Good luck with the new smoker

Jason


----------



## jaybuurn (Apr 7, 2009)

wow im a newbie and have the same smoker and had temp problems. yes thinking wood is the way to go and my gauge is waaaay off too.
im going to add some mods ill post when i do

good luck!!


----------



## porked (Apr 8, 2009)

There should be no reason not getting temps high enough using wood. I think the best thing would be to place another guage at the cooking level you're using, and even using 2 if cooking at 2 different levels. My first shoulder took 13 hours and that is too long in my opinion. With my old CharGriller, it would take about 11 hours. Obviously I need a more accurate temperature.


----------



## billbo (Apr 8, 2009)

Stock therms cannot be trusted. For kicks I checked my stock therm on my ECB last weekend during a smoke. I have an ET-73 that I love so I used that in my experiment.

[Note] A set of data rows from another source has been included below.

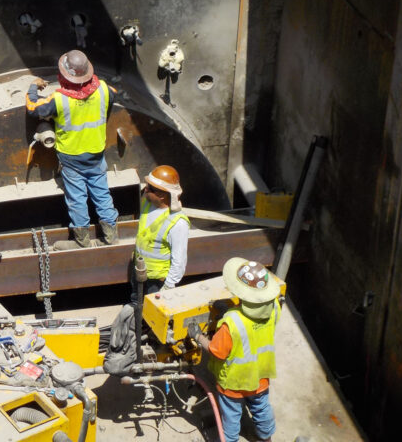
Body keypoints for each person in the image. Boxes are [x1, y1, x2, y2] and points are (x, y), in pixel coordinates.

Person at [26, 50, 119, 249]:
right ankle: (111, 236)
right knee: (102, 194)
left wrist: (33, 87)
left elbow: (33, 108)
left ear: (64, 76)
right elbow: (112, 97)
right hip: (96, 153)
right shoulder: (104, 89)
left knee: (77, 198)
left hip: (72, 158)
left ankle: (82, 240)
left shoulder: (59, 99)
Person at [188, 257, 282, 442]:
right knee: (261, 408)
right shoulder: (275, 307)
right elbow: (256, 327)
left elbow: (216, 351)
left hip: (233, 384)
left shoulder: (231, 323)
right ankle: (265, 437)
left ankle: (229, 439)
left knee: (231, 415)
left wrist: (198, 336)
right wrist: (231, 310)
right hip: (260, 377)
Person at [131, 165, 190, 304]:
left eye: (150, 189)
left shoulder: (177, 223)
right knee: (138, 307)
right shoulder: (147, 203)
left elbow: (179, 260)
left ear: (162, 195)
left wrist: (168, 286)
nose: (145, 190)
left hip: (157, 283)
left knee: (154, 317)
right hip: (139, 272)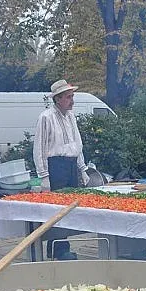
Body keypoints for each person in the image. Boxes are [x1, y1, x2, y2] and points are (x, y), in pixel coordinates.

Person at [33, 79, 90, 260]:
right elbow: (40, 148)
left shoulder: (71, 116)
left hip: (71, 164)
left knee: (69, 208)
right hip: (55, 165)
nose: (72, 101)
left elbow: (77, 144)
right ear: (57, 99)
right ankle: (59, 250)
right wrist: (44, 176)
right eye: (68, 97)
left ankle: (60, 248)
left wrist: (82, 168)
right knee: (57, 210)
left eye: (72, 96)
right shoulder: (46, 117)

I checked the stock therm (it just has cold, ideal, hot settings) at two different times during the smoke when my ET-73 was reading dead on at 225 for an extended period. The stock therm was reading in two very different places both times. This goes to show you how much they can be trusted!


----------



## bigbaldbbq (Apr 8, 2009)

Some of the depnds on the meat too. All the cuts are different. I have done brisket flats that are done in 10 hours and some in 7 hours. Same with butts, and ribs.


----------



## porked (Apr 9, 2009)

Meat cuts are certainly different, it just never took as long as this first one using the new smoker. It took me a few times after I bought my first smoker to get it right, I guess I'll have to just keep on experimenting with this one before I master it.


----------